Cooperstown trip reminds author just how fragile life is

The 2017 National Baseball Hall of Fame inductee class. Photo Credit: Milo Stewart Jr., National Baseball Hall of Fame & Museum.

By Danny Gallagher

Canadian Baseball Network

Fragility of life.

You're issued a dose of reality and you try to comprehend what others might be going through in life when most of us are in reasonably good health.

Two people I know went to Cooperstown for Tim Raines' induction and some of the events associated with it. Both of them never made it to the Clark Sports Center for the ceremony because of illness.

One of these fine gentlemen is very ill with cancer. He wasn't too bad when he got to Cooperstown but he suffered a relapse.

"I got so ill that I missed all of the afternoon activities Saturday and I left before the induction Sunday,'' the man told me.

The other man was on medication. I called him from Main St. in Cooperstown to touch base with him and try to arrange to meet him. I talked to him and he said he was on medication. He left a phone message later to say that he would not be able to attend the induction ceremony. He offered to give me his pass but I already had one issued to me.

This 70-ish man, a household name in baseball, is going through a lot. His 45-ish son is deathly ill with cancer in California. 

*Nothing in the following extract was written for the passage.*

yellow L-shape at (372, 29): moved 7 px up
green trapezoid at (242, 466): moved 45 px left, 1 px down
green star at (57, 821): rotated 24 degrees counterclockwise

"He's in the bottom of the ninth inning,'' the man told me about his son's prognosis.

So that's stark reality, putting life into perspective. 

Just a few weeks ago, I found out that Barry Salo, a seven-year teammate of mine in the 1970s and 1980s with the Sudbury Shamrocks of the Nickel Region Senior Baseball League in Northern Ontario, had died several years ago. He was only 63. Out of the blue, I googled his name to see if anything would pop up on him. Yes, something popped up: his death notice. It floored me. It sent shivers up my spine.

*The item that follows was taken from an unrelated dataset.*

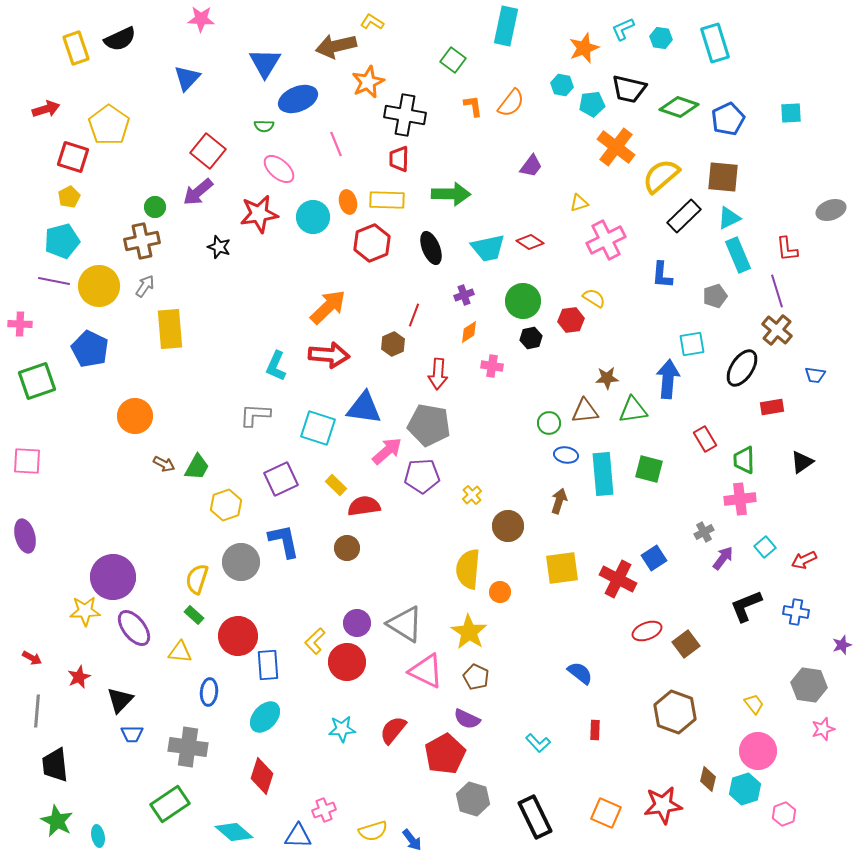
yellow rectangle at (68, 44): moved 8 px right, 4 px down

Salo's brother-in-law Pat Huot had also died a few years ago and I didn't know about it. Huot didn't play but he was an important part of our Shamrocks' executive for years. That's what happens when you leave a town where you lived and move somewhere else and you lose contact and don't stay in touch. Huot was only 70. Then there was Gilbey's liquor salesman Dave Horton, 63, and Labatt's beer executive Mickey McFadden, 78. They were strong supporters of baseball in Sudbury, especially the Shamrocks.

Mike Heaphy, 61, passed away, too, a few years ago. He was the coach of one of our opponents in Sudbury ball, the Copper Cliff Redmen. Like Salo, Huot and Horton, Heaphy was way too young when he died.

It all goes to show you that a reality check doesn't hurt once in a while. It makes you think of life's fragility.